Yea me too finally. Switched from running in vagrant today and it shouldn't have felt like an achievement. It should work in cygwin and ubuntu for windows sanely, but it doesn't and it's pretty slow and temperamental so I'm not sure how many re-installs or restarts will be required tomorrow. We had issues with our redis dataset being too large for the default memory allocation settings. Here's a relevant ticket if it's running slowly for you you might get some pointers: https://github.com/docker/for-win/issues/1936
This strikes me as possibly being somewhat similar to Habitat from Chef but, like Habitat at launch, I'm having a hard time understanding exactly what this does.
I've been working on something similar with sugarkube[1]. It looks like it takes a different approach and aims to solve more of the toolchain. I'd be interested in feedback if anyone has the time...
Imagine you're running Wordpress on K8s. It actually needs ingress, Cert Manager for SSL certs and a DB. Locally you might want to use MariaDB for convenience, but in the cloud you want to use RDS.
Sugarkube lets you install everything in a single pass. In this example you'd create several different bundles (MS call them CNABs, I call them kapps to disambiguate them from apps which is an overloaded term). You'd create one for nginx ingress, one for cert manager, and one for wordpress. But the wordpress one is parameterised differently per environment to either create a MariaDB when running locally or RDS when running in the cloud. These bundles are just stored in a git repo.

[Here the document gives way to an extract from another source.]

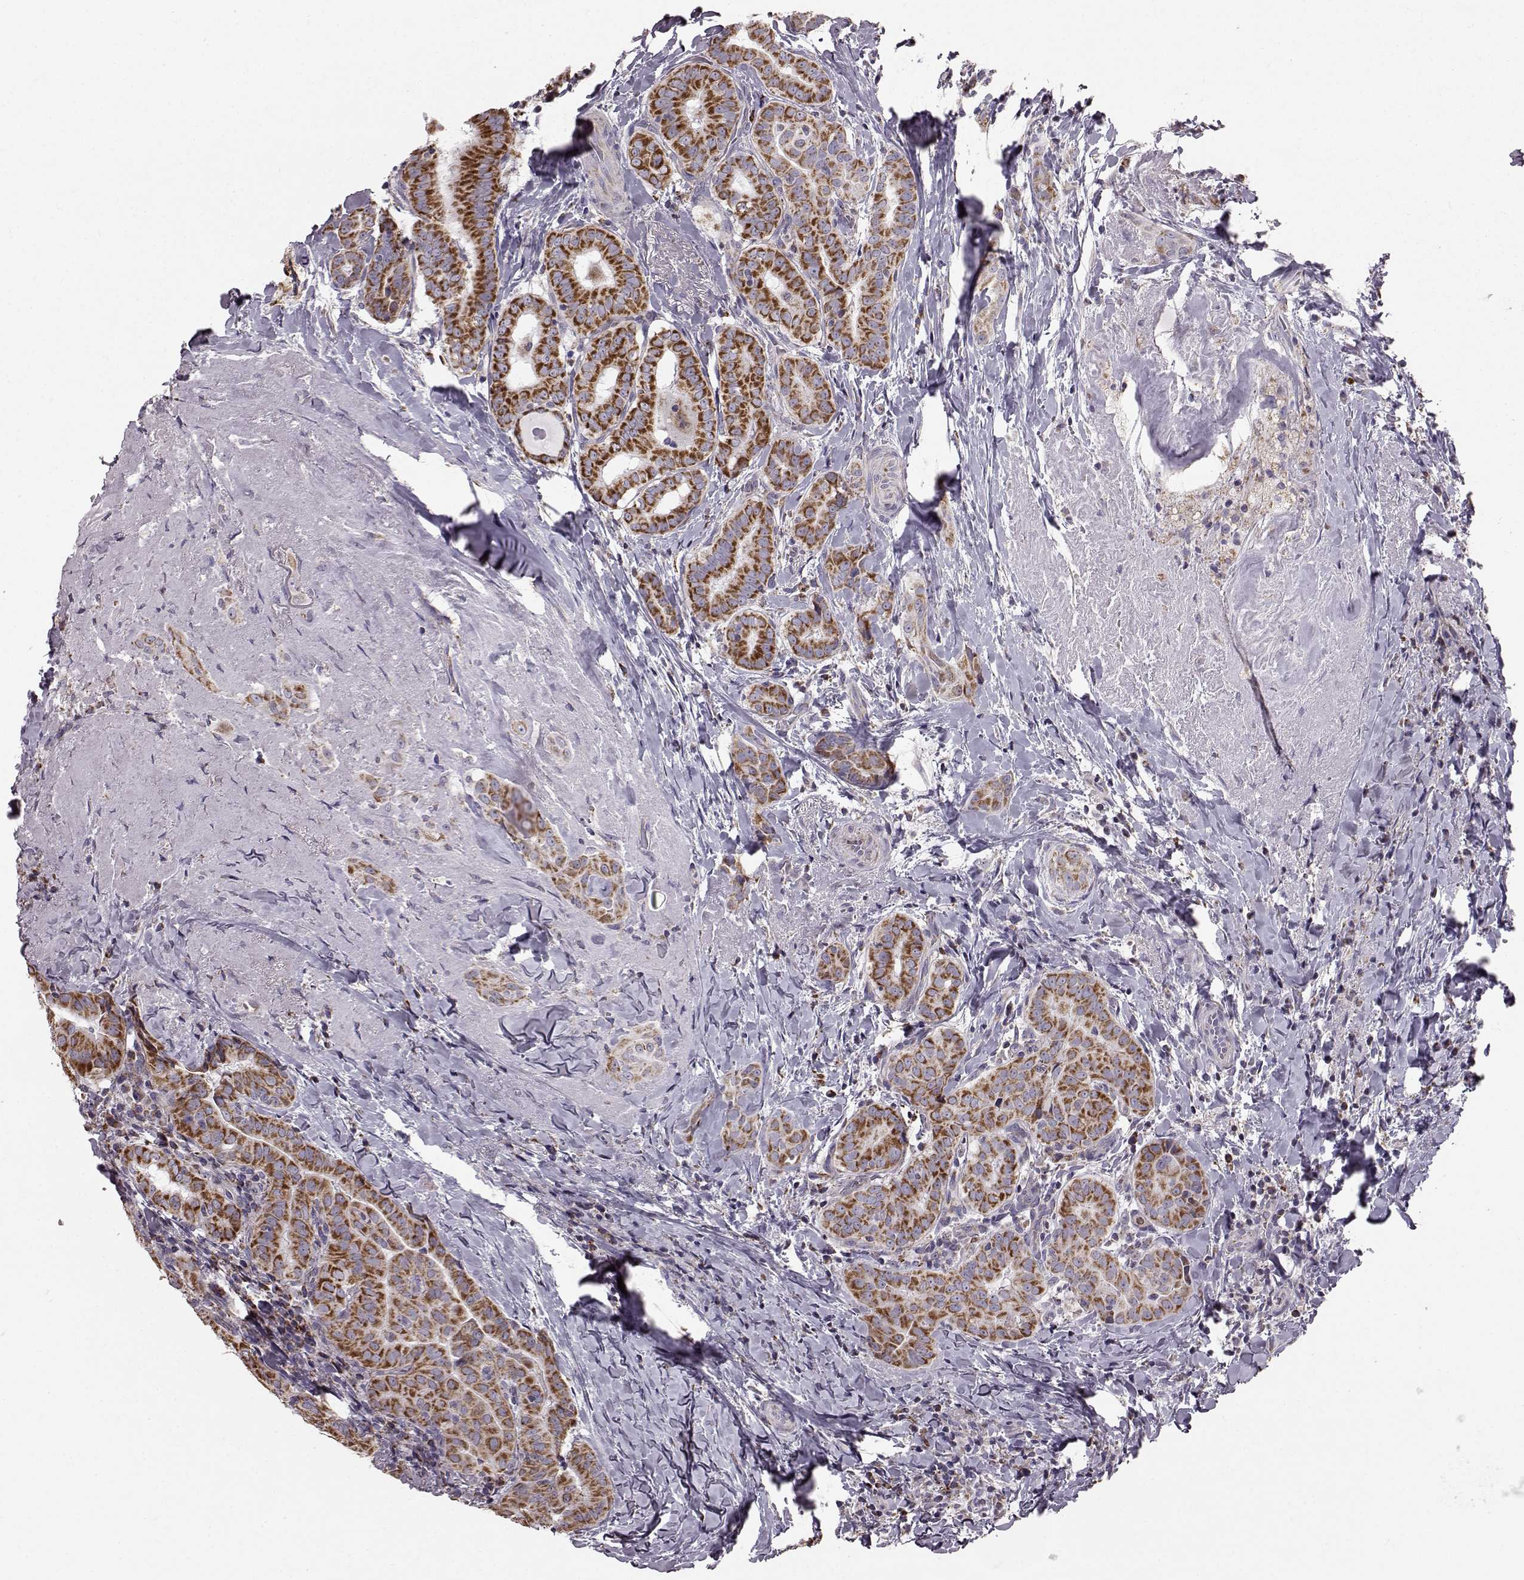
{"staining": {"intensity": "strong", "quantity": ">75%", "location": "cytoplasmic/membranous"}, "tissue": "thyroid cancer", "cell_type": "Tumor cells", "image_type": "cancer", "snomed": [{"axis": "morphology", "description": "Papillary adenocarcinoma, NOS"}, {"axis": "morphology", "description": "Papillary adenoma metastatic"}, {"axis": "topography", "description": "Thyroid gland"}], "caption": "Tumor cells reveal high levels of strong cytoplasmic/membranous positivity in approximately >75% of cells in thyroid cancer. Using DAB (3,3'-diaminobenzidine) (brown) and hematoxylin (blue) stains, captured at high magnification using brightfield microscopy.", "gene": "FAM8A1", "patient": {"sex": "female", "age": 50}}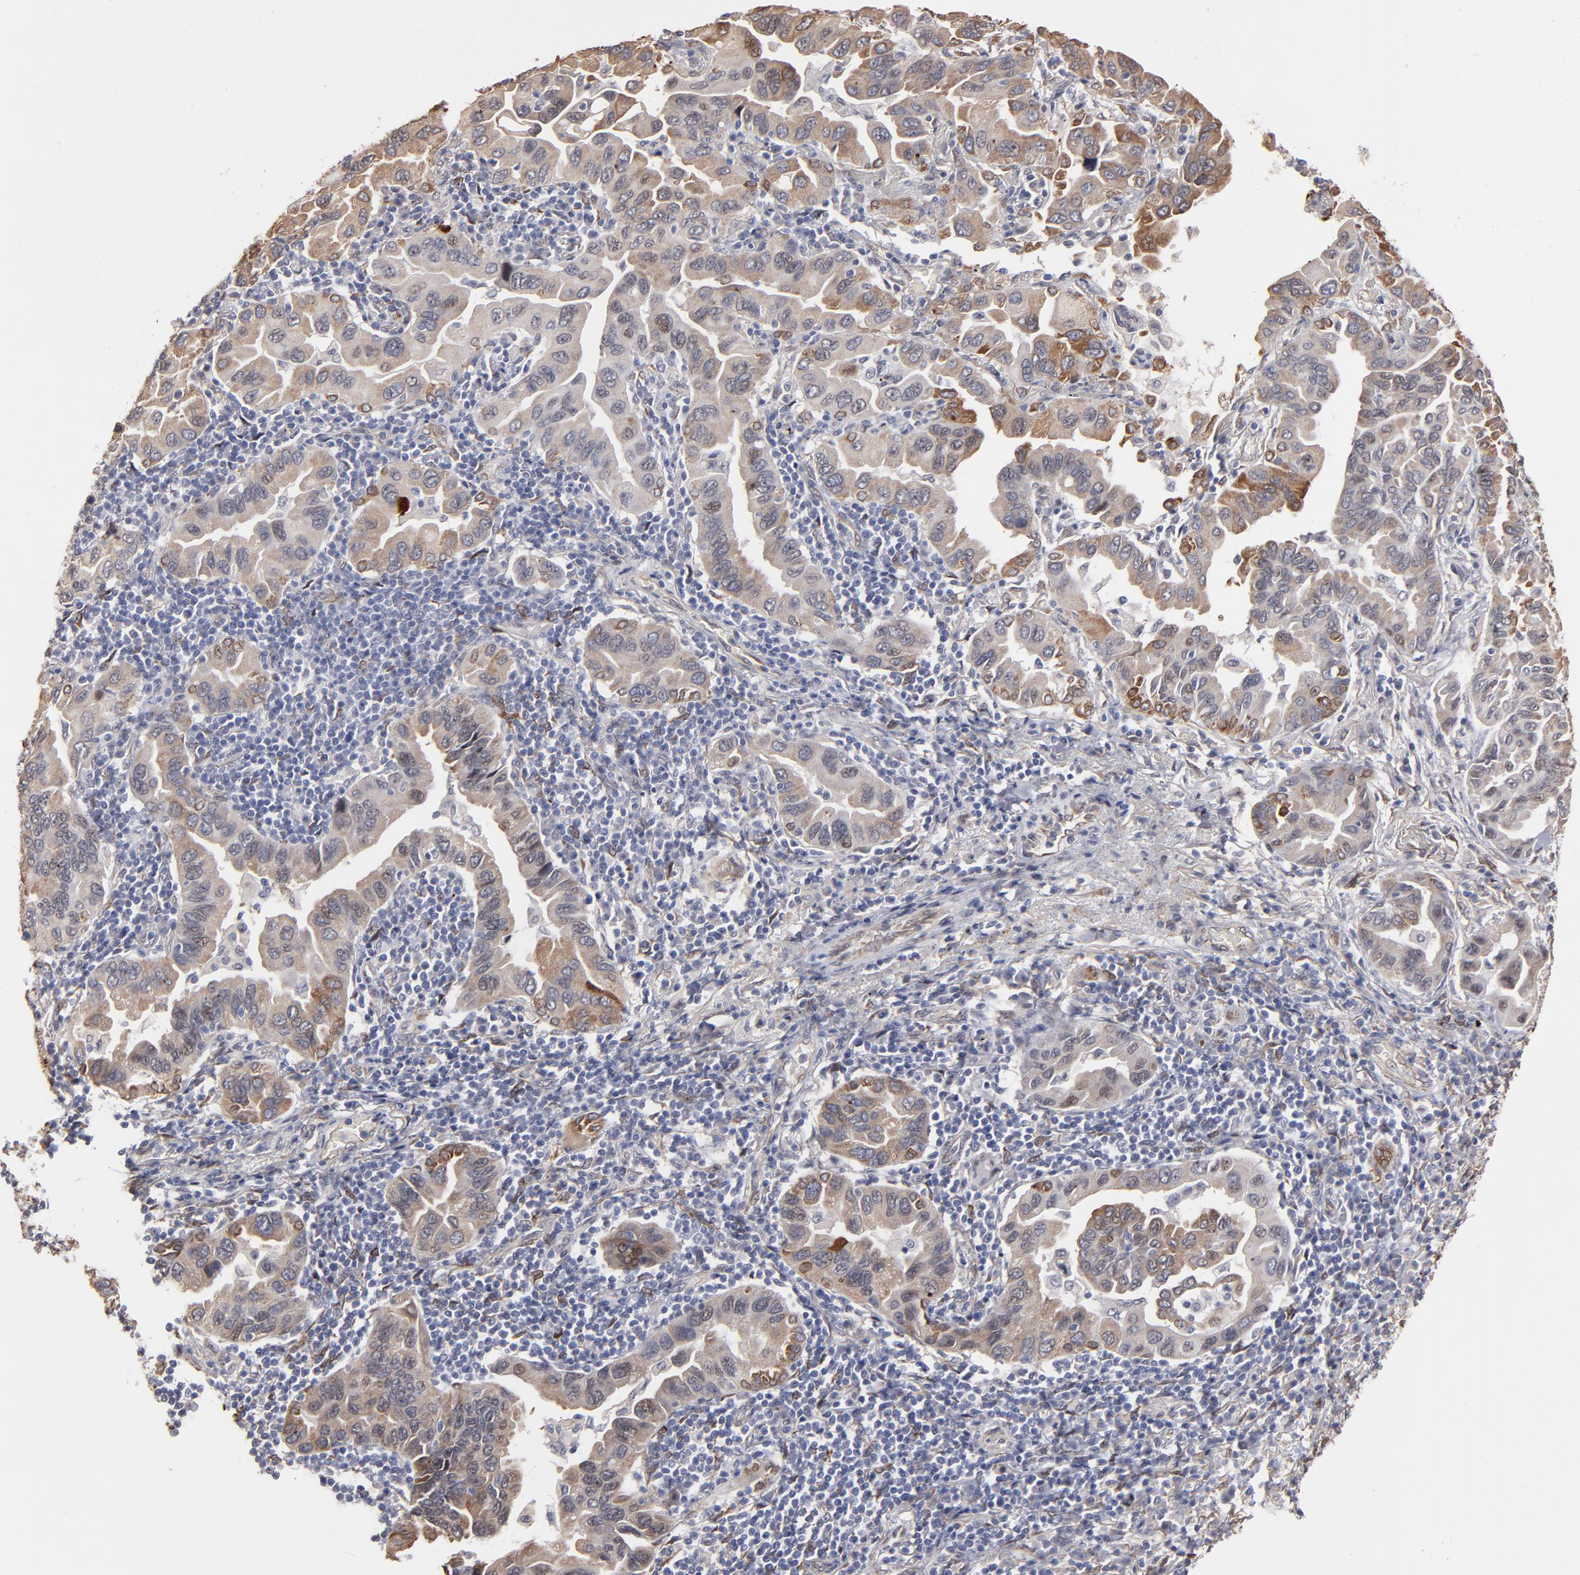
{"staining": {"intensity": "moderate", "quantity": "25%-75%", "location": "cytoplasmic/membranous"}, "tissue": "lung cancer", "cell_type": "Tumor cells", "image_type": "cancer", "snomed": [{"axis": "morphology", "description": "Adenocarcinoma, NOS"}, {"axis": "topography", "description": "Lung"}], "caption": "Immunohistochemical staining of human adenocarcinoma (lung) demonstrates moderate cytoplasmic/membranous protein expression in approximately 25%-75% of tumor cells.", "gene": "PGRMC1", "patient": {"sex": "female", "age": 65}}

Under the hood, Sugarkube calls Make with some predefined targets - right now just install, but in future also destroy - and passes a bunch of environment variables that the kapp declares that it needs. These can be loaded from a hierarchical YAML configuration which Sugarkube reads (kind of like hiera/puppet does). Oh, and it can template files as well.
'Make' just calls whatever you've implemented - Helm, terraform, any non-k8s stuff you need (there's no dependency on K8s in the architecture). You can easily drop down and ignore Sugarkube and just work directly with tools you already know.
Sugarkube also lets you control which versions of which bundles to release to your environments. It can support multiple live environments.
A final thing is it can also spin up clusters on a variety of backends - minikube, kops, and in future EKS/AKS/GKE, etc.
So altogether Sugarkube gives you a complete solution for launching clusters (ephemeral if you like), and installing your dependencies into them (all as a single golang binary).
Check out the example project (https://github.com/sugarkube/sample-project) which launches a minikube cluster, installs nginx-ingress, cert manager and 2 wordpress instances backed by MariaDB, and then loads different sample data into both databases.
It's still in preview but it can solve a real pain point around working with K8s and deploying applications.